Singapore Authorities Working to Unravel Massive Nickel Fraud Scheme

At a time when media reports are calling attention to large-scale cybercrime schemes such as the Colonial Pipeline attack, in which coordinated actions by multiple individuals result in vast financial losses, it is necessary to remember that lone actors can also carry out massive frauds.  Over the years, rogue traders such as Nick Leeson and Jérôme Kerviel and Ponzi masterminds such as Bernard Madoff have shown that individuals, with little or no help, can successfully conduct fraud schemes resulting in millions, even billions, of dollars in losses.

The latest example of such lone-actor fraud schemes may be Ng Yu Zhi, now former managing director at Envy Global Trading Pte Ltd and Envy Asset Management Pte Ltd in Singapore.  Since March 2021, Singapore prosecutors have been filing charges against Ng for alleged cheating and fraud in connection with a nickel-trading scheme that raised at least S$1 billion (US$746 million) from investors. 

According to prosecutors, Envy Asset Management had deceived investors into lending the firm money between January 2018 and March 2020 to purchase nickel from Australian-listed firm Poseidon Nickel. Although investors were reportedly promised varying returns, averaging 15 per cent over three months, no such commodity trades were made.  Prosecutors also said, in seeking bail of S$3 million and electronic tagging for Ng, told the Singapore district court “that the outstanding funds invested with the two firms amounted to at least S$1 billion for the purported financing of nickel trading activities.”

At that time, investigators believed that approximately S$700 million was paid to investors and S$300 million was transferred to Ng’s personal account, but that approximately S$200 million remained unaccounted for. Singapore police also seized assets valued at S$100 million from Ng. 

Subsequently, Singapore authorities brought two additional charges against Ng, for fraudulently making false electronic records.  One of the charges alleges that Ng made a false record of a US$60 million transfer from Envy Asset Management Trading’s Citibank account to another account in February 2021.  The other alleges that Ng made a false record of a combined balance of US$303 million in Envy Asset Management Trading’s Citibank accounts in March 2021.
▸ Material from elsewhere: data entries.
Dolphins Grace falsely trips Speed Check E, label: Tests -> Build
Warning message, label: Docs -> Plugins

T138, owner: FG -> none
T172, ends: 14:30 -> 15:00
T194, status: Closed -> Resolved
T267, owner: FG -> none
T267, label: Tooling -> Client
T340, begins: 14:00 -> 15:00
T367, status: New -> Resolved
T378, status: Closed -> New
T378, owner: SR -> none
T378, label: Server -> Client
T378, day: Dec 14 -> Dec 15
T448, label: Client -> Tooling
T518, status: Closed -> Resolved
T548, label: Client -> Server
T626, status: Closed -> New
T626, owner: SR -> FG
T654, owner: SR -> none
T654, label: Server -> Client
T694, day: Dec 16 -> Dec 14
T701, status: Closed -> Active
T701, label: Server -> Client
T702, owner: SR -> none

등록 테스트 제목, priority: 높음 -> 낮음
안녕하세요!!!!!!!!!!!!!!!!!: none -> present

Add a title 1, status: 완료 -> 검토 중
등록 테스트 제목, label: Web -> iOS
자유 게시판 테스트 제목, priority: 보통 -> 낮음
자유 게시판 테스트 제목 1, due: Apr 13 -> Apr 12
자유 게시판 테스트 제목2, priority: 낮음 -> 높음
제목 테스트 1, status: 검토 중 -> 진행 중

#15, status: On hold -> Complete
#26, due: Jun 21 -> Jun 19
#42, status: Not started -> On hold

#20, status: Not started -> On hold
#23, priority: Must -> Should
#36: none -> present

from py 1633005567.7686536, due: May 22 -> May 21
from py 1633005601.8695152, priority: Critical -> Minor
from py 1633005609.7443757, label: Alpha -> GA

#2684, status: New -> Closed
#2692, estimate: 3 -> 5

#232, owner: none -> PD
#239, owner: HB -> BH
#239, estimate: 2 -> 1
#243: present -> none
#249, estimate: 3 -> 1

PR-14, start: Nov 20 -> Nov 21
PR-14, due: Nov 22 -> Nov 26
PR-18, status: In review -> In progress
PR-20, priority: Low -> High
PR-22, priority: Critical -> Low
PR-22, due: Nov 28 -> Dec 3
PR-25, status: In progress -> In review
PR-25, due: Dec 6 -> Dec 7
Ng is now faced with a total of 18 criminal charges involving cheating, fraudulent trading, and forgery.   The most recent charges, filed May 17, allege that between September 2020 and January 2021, Ng deceived “seven individuals and companies into buying some receivables from Envy Global Trading’s purported sale of nickel to a firm called Raffemet, but there was no such transaction.”

While the case against Ng has yet to be proved, corporate compliance teams can use the information reported so far in reviewing the scope and coverage of their fraud monitoring and other internal controls.  Some internal fraud “red flags”, such as indications of an employee’s living above his or her means, may need to be recalibrated for high-level employees, who have high salaries and greater authority to authorize substantial expenditures and transactions.  And the broader that discretion, the greater the need for the company to watch for abuses of that discretion that could lead to substantial company and client losses.